→ REQUIRED WORK:
In the entries below, find every line holding the string "nuclear" and collect it.

━━━━━ THE DATA ━━━━━

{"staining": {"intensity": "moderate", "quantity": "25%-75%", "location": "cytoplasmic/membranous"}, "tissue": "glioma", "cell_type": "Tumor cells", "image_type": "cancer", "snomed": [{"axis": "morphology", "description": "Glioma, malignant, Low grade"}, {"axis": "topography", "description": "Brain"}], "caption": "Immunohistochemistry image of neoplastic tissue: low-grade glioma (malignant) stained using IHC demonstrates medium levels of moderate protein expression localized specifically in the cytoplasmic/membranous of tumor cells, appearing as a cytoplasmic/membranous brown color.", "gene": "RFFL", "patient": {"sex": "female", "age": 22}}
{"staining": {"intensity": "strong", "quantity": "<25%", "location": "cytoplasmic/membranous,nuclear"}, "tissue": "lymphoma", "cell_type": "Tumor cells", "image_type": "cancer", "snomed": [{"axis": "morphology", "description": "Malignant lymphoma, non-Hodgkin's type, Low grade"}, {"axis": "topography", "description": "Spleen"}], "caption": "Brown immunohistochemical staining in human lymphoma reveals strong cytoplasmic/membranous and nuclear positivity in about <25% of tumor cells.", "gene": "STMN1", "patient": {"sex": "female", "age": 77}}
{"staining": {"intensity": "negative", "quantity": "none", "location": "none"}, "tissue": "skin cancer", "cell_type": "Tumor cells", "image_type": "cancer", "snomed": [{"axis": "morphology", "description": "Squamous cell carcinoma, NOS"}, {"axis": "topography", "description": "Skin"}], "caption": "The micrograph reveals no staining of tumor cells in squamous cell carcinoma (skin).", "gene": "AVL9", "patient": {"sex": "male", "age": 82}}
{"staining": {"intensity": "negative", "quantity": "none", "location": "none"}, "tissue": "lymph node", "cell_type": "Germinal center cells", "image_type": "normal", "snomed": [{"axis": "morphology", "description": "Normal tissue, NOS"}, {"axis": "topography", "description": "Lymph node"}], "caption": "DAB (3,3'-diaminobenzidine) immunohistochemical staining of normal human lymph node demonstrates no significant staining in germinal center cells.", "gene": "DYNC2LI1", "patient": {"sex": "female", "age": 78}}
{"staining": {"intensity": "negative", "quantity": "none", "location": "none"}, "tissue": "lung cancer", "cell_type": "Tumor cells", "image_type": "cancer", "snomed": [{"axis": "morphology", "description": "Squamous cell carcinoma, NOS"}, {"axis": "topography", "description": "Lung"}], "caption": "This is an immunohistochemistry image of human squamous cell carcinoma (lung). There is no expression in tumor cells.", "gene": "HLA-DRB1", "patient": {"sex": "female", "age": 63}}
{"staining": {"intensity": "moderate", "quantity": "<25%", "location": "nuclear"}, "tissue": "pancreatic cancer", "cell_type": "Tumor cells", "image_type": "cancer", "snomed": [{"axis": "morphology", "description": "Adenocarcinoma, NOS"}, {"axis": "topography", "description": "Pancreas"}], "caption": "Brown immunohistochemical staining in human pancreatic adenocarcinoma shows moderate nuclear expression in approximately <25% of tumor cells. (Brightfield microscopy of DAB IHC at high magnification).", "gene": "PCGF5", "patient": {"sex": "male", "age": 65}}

━━━━━

→ RESULT BELOW:
{"staining": {"intensity": "strong", "quantity": "<25%", "location": "cytoplasmic/membranous,nuclear"}, "tissue": "lymphoma", "cell_type": "Tumor cells", "image_type": "cancer", "snomed": [{"axis": "morphology", "description": "Malignant lymphoma, non-Hodgkin's type, Low grade"}, {"axis": "topography", "description": "Spleen"}], "caption": "Brown immunohistochemical staining in human lymphoma reveals strong cytoplasmic/membranous and nuclear positivity in about <25% of tumor cells.", "gene": "STMN1", "patient": {"sex": "female", "age": 77}}
{"staining": {"intensity": "moderate", "quantity": "<25%", "location": "nuclear"}, "tissue": "pancreatic cancer", "cell_type": "Tumor cells", "image_type": "cancer", "snomed": [{"axis": "morphology", "description": "Adenocarcinoma, NOS"}, {"axis": "topography", "description": "Pancreas"}], "caption": "Brown immunohistochemical staining in human pancreatic adenocarcinoma shows moderate nuclear expression in approximately <25% of tumor cells. (Brightfield microscopy of DAB IHC at high magnification).", "gene": "PCGF5", "patient": {"sex": "male", "age": 65}}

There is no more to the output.